JAVIER CERCAS
Le Monarque des ombres
Traduction de l'espagnol de Aleksandar Grujicic et Karine Louesdon
"Ibahernando était alors déjà entré pleinement dans la fiction, nourrissant un fantasme primaire d’inégalité selon lequel, tandis que les paysans sans terre demeuraient des serfs, les paysans avec terre étaient devenus patriciens, ce qui rendait les intérêts des uns et des autres irrémédiablement divergents et le conflit inévitable ; Ibahernando était déjà coupé en deux : il y avait un café pour les gens de droite et un café pour les gens de gauche, un bal pour les gens de droite et un bal pour les gens de gauche ; parfois, des jeunes de droite faisaient violemment irruption, protégés par leurs domestiques, dans les soirées dansantes de la Maison du peuple rouverte, essayant d’intimider les gens avec leurs menaces de fils à papa. Certains jeunes de gauche, de plus en plus instruits et politisés, de plus en plus disposés à faire valoir leurs droits, davantage insoumis et mieux protégés par leur syndicat et les autorités municipales, réagissaient à ces provocations et, contrairement à leurs pères et leurs grands-pères, refusaient d’accepter les abus et tenaient tête aux paysans avec terre, lesquels se vengeaient des gauchistes les plus agités en refusant de les rembaucher pour les moissons. “Mangez-en, de la République”, leur décochaient ceux qui à peine quatre ou cinq ans plus tôt étaient des républicains convaincus.
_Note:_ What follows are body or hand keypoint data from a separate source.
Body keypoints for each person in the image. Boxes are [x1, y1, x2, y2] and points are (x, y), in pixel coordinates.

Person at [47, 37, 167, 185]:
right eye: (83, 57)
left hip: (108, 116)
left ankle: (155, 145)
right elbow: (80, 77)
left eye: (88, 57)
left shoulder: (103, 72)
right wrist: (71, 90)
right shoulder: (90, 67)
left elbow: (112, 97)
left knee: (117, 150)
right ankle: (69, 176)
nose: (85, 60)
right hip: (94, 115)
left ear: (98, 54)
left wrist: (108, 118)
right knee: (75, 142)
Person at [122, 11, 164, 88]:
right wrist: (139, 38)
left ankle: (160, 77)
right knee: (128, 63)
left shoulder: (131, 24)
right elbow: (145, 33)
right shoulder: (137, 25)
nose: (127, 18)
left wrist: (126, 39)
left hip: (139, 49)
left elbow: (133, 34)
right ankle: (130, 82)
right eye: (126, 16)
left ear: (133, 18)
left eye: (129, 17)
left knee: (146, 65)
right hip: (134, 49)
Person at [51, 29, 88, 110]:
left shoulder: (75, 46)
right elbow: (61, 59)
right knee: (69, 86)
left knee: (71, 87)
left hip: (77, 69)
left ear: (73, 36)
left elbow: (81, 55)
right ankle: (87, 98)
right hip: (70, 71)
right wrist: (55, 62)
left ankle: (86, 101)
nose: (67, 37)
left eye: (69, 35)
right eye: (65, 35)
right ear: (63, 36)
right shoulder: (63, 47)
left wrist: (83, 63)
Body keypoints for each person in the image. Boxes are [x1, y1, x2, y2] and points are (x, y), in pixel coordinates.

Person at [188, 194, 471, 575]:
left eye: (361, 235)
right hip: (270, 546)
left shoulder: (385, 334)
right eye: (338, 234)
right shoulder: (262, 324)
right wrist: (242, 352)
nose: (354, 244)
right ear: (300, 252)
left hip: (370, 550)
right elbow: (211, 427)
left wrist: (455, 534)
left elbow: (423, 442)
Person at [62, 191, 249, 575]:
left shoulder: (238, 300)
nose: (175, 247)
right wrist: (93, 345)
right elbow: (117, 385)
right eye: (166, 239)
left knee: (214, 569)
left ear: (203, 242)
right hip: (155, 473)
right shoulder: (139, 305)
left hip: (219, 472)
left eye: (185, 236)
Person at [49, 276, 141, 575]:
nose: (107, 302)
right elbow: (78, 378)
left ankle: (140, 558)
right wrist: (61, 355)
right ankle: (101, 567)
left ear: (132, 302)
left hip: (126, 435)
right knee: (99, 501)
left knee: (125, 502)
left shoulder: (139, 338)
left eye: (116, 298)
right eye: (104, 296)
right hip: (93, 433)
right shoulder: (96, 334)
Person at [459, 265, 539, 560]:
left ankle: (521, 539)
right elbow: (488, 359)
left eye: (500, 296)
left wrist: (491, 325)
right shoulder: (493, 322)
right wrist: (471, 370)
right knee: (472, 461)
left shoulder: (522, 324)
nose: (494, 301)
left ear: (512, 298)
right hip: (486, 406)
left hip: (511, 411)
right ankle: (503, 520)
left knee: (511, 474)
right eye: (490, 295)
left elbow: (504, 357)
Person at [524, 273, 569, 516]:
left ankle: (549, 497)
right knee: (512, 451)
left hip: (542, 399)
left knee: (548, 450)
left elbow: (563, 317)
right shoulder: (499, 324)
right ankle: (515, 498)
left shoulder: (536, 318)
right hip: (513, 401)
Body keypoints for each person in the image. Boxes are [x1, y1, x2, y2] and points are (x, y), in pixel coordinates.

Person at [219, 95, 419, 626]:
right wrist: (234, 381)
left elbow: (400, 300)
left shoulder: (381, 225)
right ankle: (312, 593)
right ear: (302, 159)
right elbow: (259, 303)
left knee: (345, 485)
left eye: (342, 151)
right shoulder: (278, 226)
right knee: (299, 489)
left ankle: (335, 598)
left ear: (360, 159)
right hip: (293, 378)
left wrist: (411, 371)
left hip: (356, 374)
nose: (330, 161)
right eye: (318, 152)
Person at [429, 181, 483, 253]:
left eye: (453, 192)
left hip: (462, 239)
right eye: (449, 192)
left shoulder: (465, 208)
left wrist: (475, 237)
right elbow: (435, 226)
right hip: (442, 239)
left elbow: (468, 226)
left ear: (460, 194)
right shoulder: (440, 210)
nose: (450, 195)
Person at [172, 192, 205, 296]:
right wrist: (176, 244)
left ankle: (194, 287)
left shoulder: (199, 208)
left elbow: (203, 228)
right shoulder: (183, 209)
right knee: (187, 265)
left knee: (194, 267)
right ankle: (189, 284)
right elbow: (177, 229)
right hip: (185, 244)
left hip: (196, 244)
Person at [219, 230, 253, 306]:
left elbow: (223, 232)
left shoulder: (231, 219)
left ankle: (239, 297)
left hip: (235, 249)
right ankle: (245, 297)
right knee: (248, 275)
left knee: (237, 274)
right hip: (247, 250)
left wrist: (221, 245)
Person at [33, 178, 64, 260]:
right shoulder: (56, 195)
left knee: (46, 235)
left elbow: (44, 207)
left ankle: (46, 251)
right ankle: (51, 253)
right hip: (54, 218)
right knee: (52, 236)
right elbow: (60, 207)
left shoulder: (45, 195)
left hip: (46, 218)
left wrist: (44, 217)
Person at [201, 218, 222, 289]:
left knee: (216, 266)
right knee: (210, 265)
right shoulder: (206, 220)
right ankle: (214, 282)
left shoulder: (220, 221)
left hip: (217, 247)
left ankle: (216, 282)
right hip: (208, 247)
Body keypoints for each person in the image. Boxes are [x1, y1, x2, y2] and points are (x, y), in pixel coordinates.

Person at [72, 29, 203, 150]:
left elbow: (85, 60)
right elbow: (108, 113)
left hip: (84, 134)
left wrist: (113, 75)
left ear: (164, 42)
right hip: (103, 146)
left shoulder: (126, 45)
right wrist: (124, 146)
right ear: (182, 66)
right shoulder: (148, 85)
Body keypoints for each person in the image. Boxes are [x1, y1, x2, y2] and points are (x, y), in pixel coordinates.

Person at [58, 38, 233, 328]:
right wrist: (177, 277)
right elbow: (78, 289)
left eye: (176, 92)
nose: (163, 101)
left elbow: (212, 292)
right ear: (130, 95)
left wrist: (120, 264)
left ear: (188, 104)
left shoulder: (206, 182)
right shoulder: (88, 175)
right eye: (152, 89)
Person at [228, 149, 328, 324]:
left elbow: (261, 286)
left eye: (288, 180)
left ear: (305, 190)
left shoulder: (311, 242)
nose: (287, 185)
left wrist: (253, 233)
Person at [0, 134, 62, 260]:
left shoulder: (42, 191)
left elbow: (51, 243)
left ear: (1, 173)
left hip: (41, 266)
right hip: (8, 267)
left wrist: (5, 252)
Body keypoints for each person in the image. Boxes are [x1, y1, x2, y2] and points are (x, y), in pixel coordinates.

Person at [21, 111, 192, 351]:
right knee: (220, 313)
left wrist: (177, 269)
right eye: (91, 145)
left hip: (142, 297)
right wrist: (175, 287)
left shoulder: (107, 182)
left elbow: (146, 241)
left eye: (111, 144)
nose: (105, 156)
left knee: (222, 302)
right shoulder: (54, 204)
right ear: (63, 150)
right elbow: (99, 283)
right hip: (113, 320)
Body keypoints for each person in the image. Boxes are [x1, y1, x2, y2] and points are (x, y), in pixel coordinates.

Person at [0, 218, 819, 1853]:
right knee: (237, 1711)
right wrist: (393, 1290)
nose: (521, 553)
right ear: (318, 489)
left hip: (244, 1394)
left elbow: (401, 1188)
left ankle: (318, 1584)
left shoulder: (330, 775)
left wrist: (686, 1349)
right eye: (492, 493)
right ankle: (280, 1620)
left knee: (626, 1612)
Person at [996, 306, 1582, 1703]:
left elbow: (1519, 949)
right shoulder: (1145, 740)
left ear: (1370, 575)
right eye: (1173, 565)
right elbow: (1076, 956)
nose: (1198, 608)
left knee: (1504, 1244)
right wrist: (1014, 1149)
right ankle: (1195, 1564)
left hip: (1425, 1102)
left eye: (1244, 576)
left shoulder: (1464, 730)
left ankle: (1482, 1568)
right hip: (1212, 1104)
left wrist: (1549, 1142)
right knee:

Pour se venger de cette vengeance, les jeunes paysans sans terre brûlaient des récoltes, endommageaient des oliveraies, volaient des moutons ou des agneaux, entraient par effraction dans les propriétés, effrayaient les gens de droite et leur rendaient la vie impossible. La violence n’épargna pas non plus les enfants qui se tendaient des embuscades dans les rues, se lançaient des pierres ou fouettaient les jambes de leurs petits camarades avec des orties."